SACS, the first South Atlantic Cable System

Private global networks for multinational companies are based on promised physical network diversity. If pushed for additional clarity, maybe a KMZ, route map or subsea cable listing would be provided.  This is a solid approach but is only good for that specific time and that specific setup. There are thousands of miles of subsea cables bridging the gap between you and your colleague in Brazil, or your leadership team in London, or the data center that is hosting the app you just launched. Today, with our aging subsea system and technology like MPLS becoming old-school with SDN platforms reducing costs and increasing performance, traditional carriers need to educate their Enterprise customers on a new reality in terms of local and global network diversity.

The majority of the cables in the Atlantic Ocean were put into service between 2000 and 2001.  Like most things, subsea cables have a shelf life. And unlike wine, they do not get more expensive with age, quite the opposite. It becomes more difficult to financially support repairs and although there is less available capacity, new customers are brought on at much lower price points. The result is a cable’s retirement depends on both being physically operational and on the costs associated with continuing to operate it. Financially, this countdown usually begins around 20 years while physically, the cable and electronics are manufactured to last about 25 years.
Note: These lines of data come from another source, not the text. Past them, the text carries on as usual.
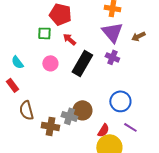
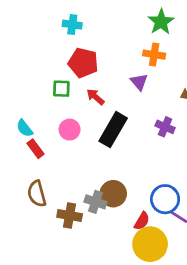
purple triangle: (112, 32) -> (139, 82), moved, size x0.6
purple cross: (112, 57) -> (165, 127), moved
red rectangle: (12, 85) -> (35, 149), moved
blue circle: (120, 101) -> (165, 199), moved

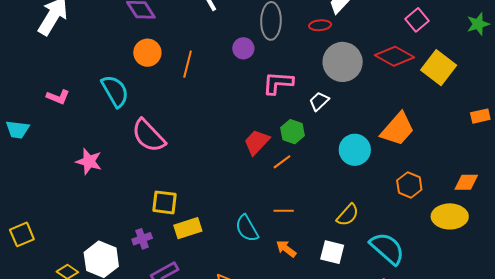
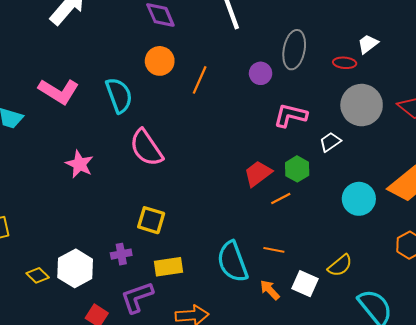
pink L-shape: (58, 97) -> (59, 91), size x1.6
yellow rectangle: (188, 228) -> (169, 267), moved
cyan semicircle: (247, 228) -> (232, 262), size x1.4
white square: (332, 252) -> (305, 284), moved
So, what all of this means is that we are on the verge of a massive shift for Atlantic subsea cables, an event Telegeography recently called “the next mass extinction”. This is truly an event that has not been seen before and one that will create choke points throughout the northeast as well as possibly isolate legacy network hand off-points.

Can Your Network Survive?

When the latest upgrade of cable systems was completed nearly 20 years ago, smartphones barely existed. The bandwidth needs were there, but the amount of access points and demands were served by multiple systems. The bandwidth players had redundancy built across these cable systems to support their needs. However, bandwidth growth and demands have surged. Cisco Global 2020 Forecast predicts global Internet traffic will be 5.3 exabytes a day by 2020. In perspective, this means that global internet traffic will be the equivalent of 55 million DVDs per hour.
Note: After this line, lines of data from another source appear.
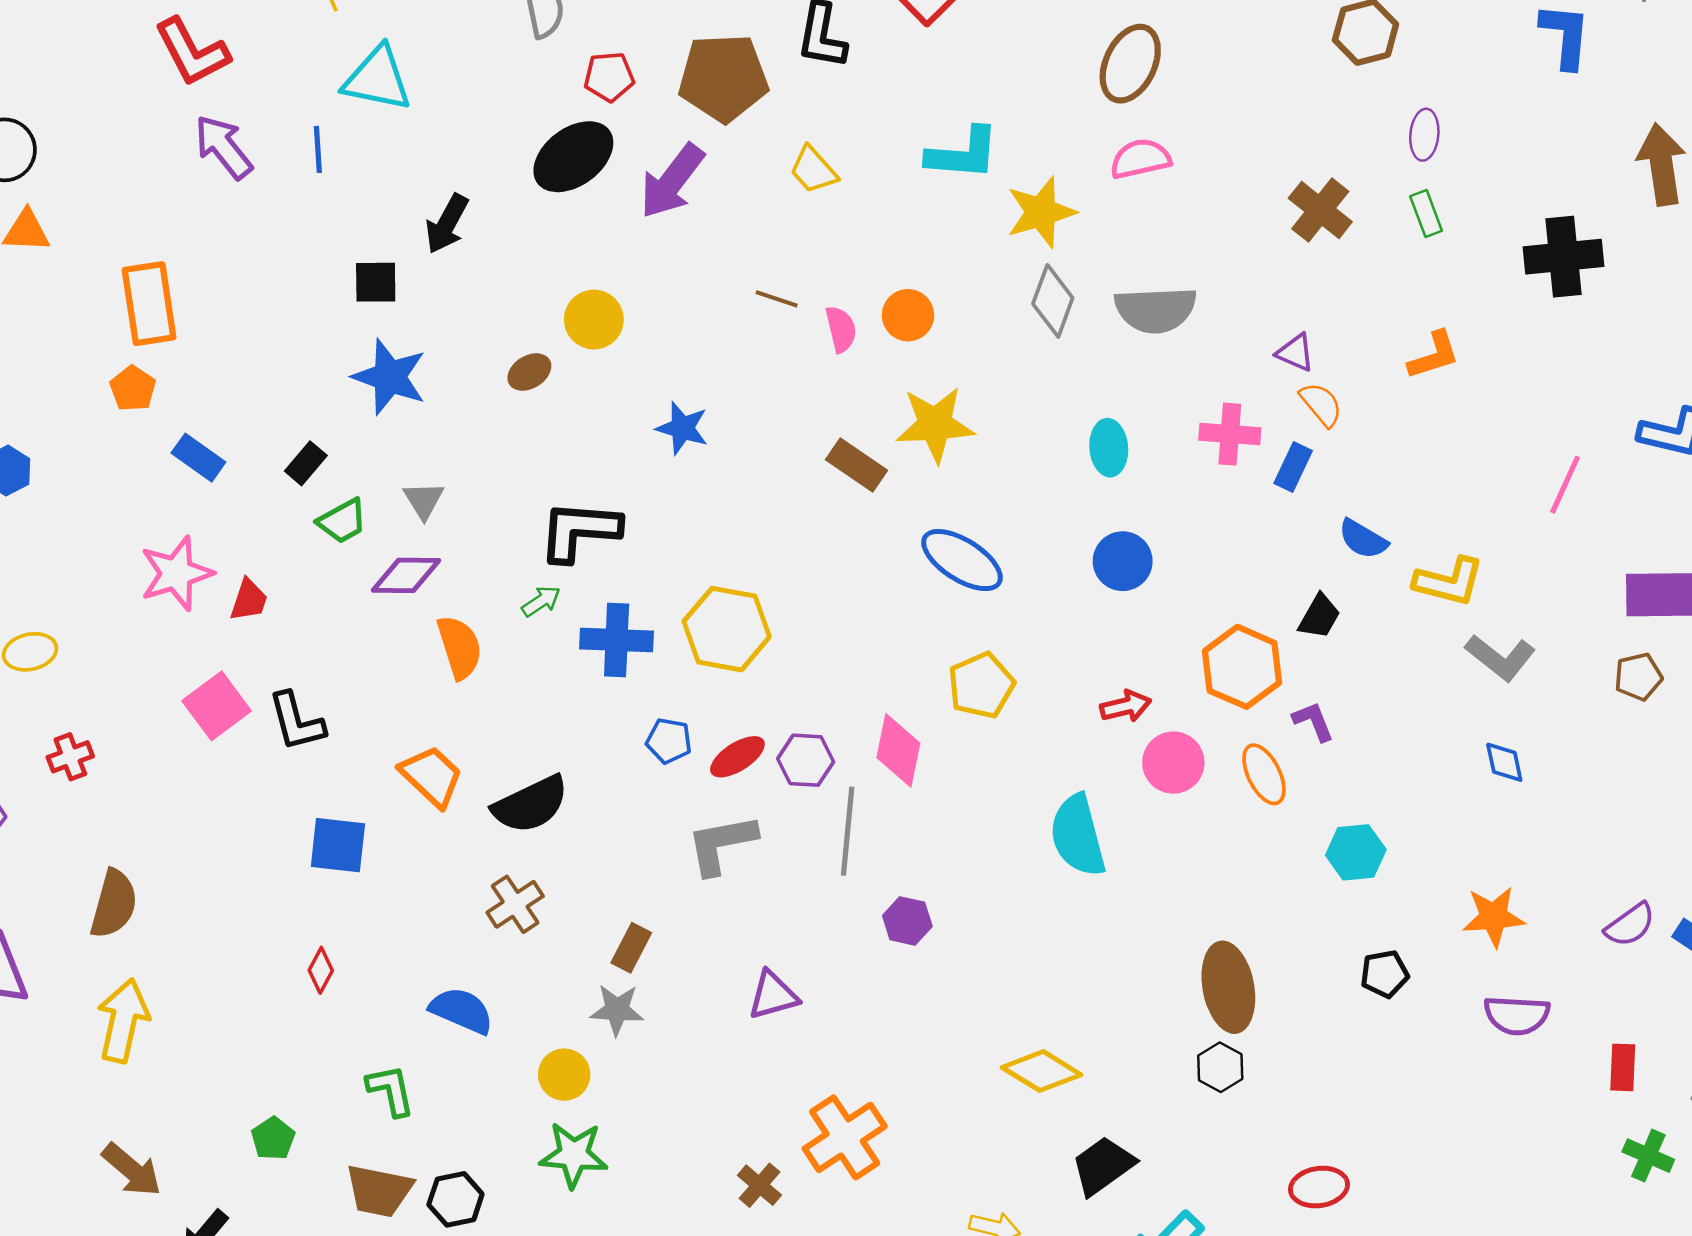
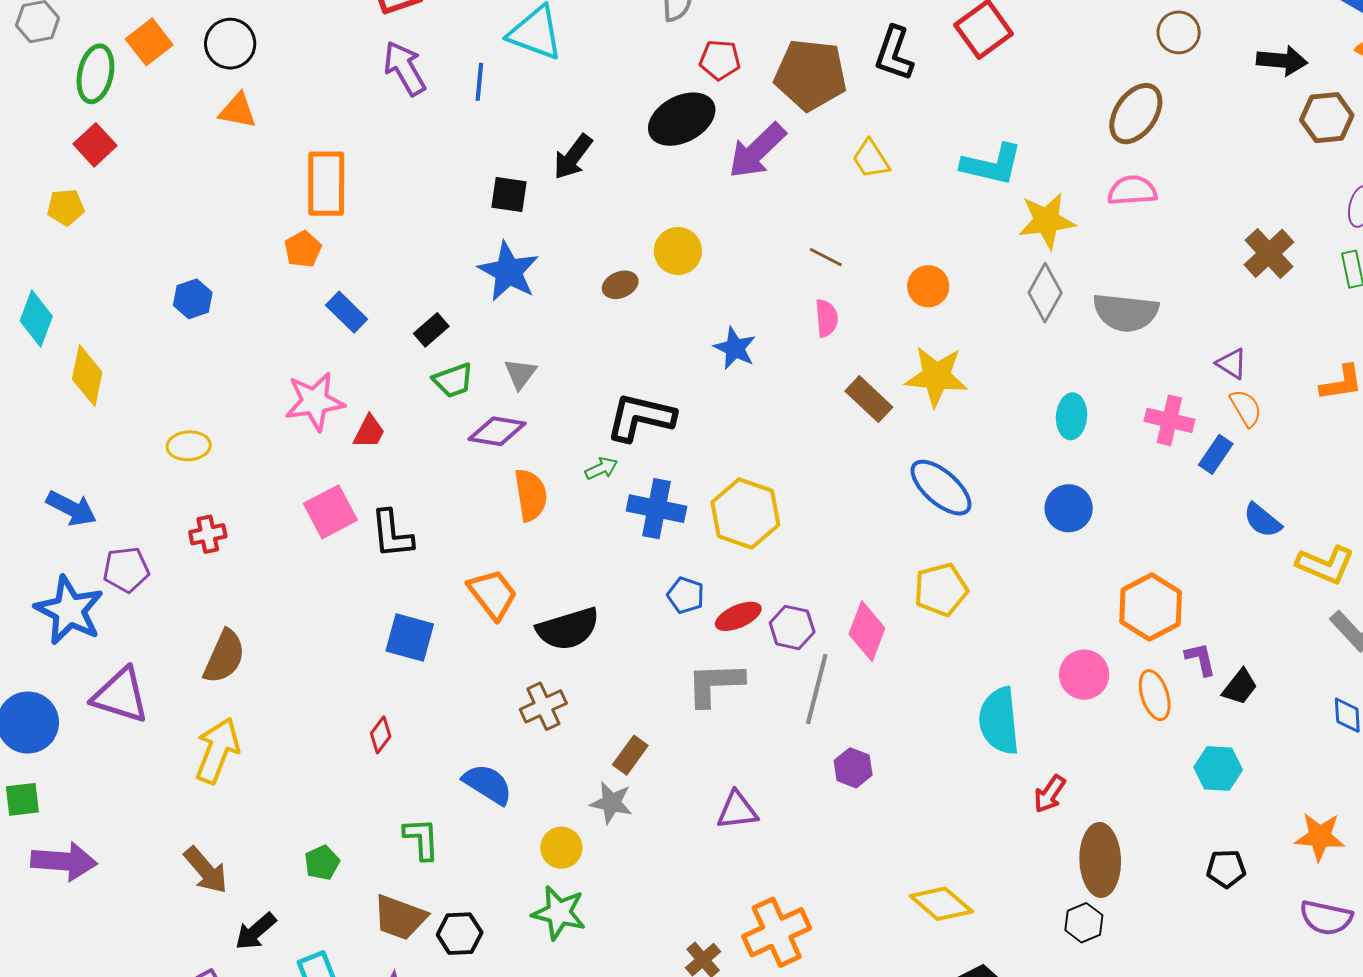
pink semicircle: (841, 329) -> (827, 318), moved
black trapezoid: (1319, 616) -> (1240, 687), moved
red arrow: (1126, 706) -> (1050, 794), moved, turned 129

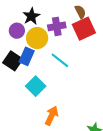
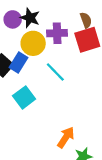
black star: (31, 16) -> (30, 18), turned -30
purple circle: (17, 31) -> (13, 19), moved
orange arrow: (52, 116) -> (66, 137), moved

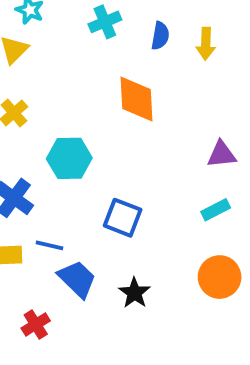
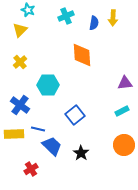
yellow arrow: (206, 44) -> (113, 18), moved
blue square: (123, 218) -> (75, 115), turned 30

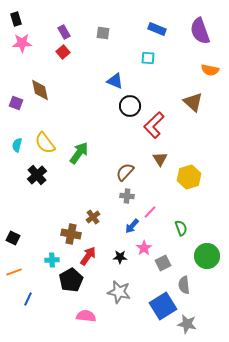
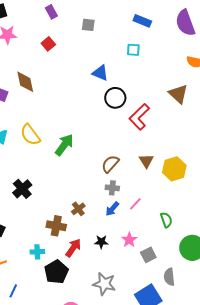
purple rectangle: (64, 32) -> (51, 12), moved
brown triangle: (160, 159) -> (146, 161), moved
black cross: (37, 175) -> (22, 189), moved
blue arrow: (132, 226) -> (112, 209), moved
black star: (120, 257) -> (101, 242), moved

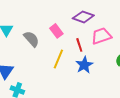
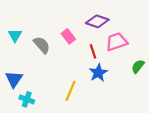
yellow line: (58, 59) -> (71, 91), moved

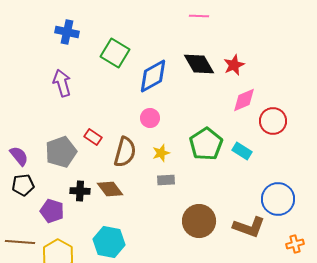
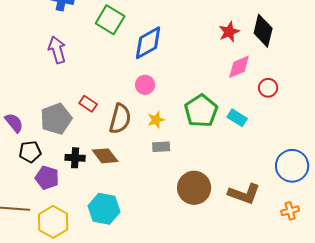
black diamond: (199, 64) -> (263, 31), moved, turned 44
red circle: (273, 121) -> (268, 88), size x0.7
black pentagon: (23, 185) -> (30, 152), moved
blue circle: (278, 199) -> (292, 166), moved

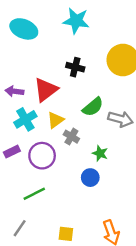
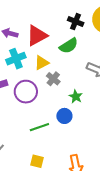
black cross: (75, 67) -> (76, 22), moved
green semicircle: (93, 107) -> (69, 46), moved
green line: (34, 194) -> (39, 127), moved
This anticipated growth is staggering. One of the ways the industry is addressing this growth is through new subsea cables. Nigel Bayliff, CEO for Aqua Comms and a longtime industry leader says, “Fifteen years ago, there were seven to eight cables that were built, and those cables were part of a massive oversupply to the requirements of the day. Pricing for the building of cables shot through the roof.” While this left an oversupply in the market at the time, all of that is coming to an end due to the massive amounts of bandwidth demands and requirements of enterprises, carriers, Over-the-Top (OTT) providers, financial firms, government entities and other high capacity organizations. Aqua Comms is part of a consortium operating a new cable, named HAVFRUE/AEC-2, that will have 18-20 terabits of capacity per fiber pair. Compared to the existing cables which were approximately 5 terabits, the new cable will more than handle all the jeopardized capacity. Additionally, 10G has been the standard for US based multinational banks and now some of those banks’ engineers are asking the hard questions such as, “How do I get to the CLS, can I cost effectively get my own dark fiber and pick my subsea cable access at 100g or 400G and fast?!” Banks are also looking at how operations might change if bandwidth is no longer an issue inside the network in the US and globally, when it comes big data applications.

Collateral Damage from the Subsea Shift

As an established financial hub, New York has long been the center of the universe for telecommunications. It makes sense, when you think about the numerous cable landing stations that are on Long Island. It’s a vast data center landscape with other subsea systems having their hand-off points in the city. Yet although a subsea system may land in, say New Jersey, customers were only able to access the system from legacy carrier handoffs, or PoPs.  As these new cables become ready for service, they are driving another shift, which is away from legacy landing points and bandwidth handoffs.  NJFX in Wall, New Jersey is a perfect example. The site was chosen as the landing point by the consortium which operates HAVFRUE in large part due to NJFX’s location, which is far enough outside New York to avoid congestion. NJFX offers route diversity to the rest of the country and most importantly provides Tier 3 data center options right at the actual cable landing.

There is a Bright Future

All of this activity and shifting has forced an evolution, a sea change. It coincides with most examples of old ways of doing business being surpassed with a new approach. The tricky part is the timing of cable retirement is harder to predict.  What is not difficult to see is that there are new cables with great capability coming online. These cables interconnect at improved hubs with partners that have network elements up and running and able to provision in near real time securely and efficiently.  This extinction is not an end, but rather a new beginning for what is sure to prove out to be a much stronger model.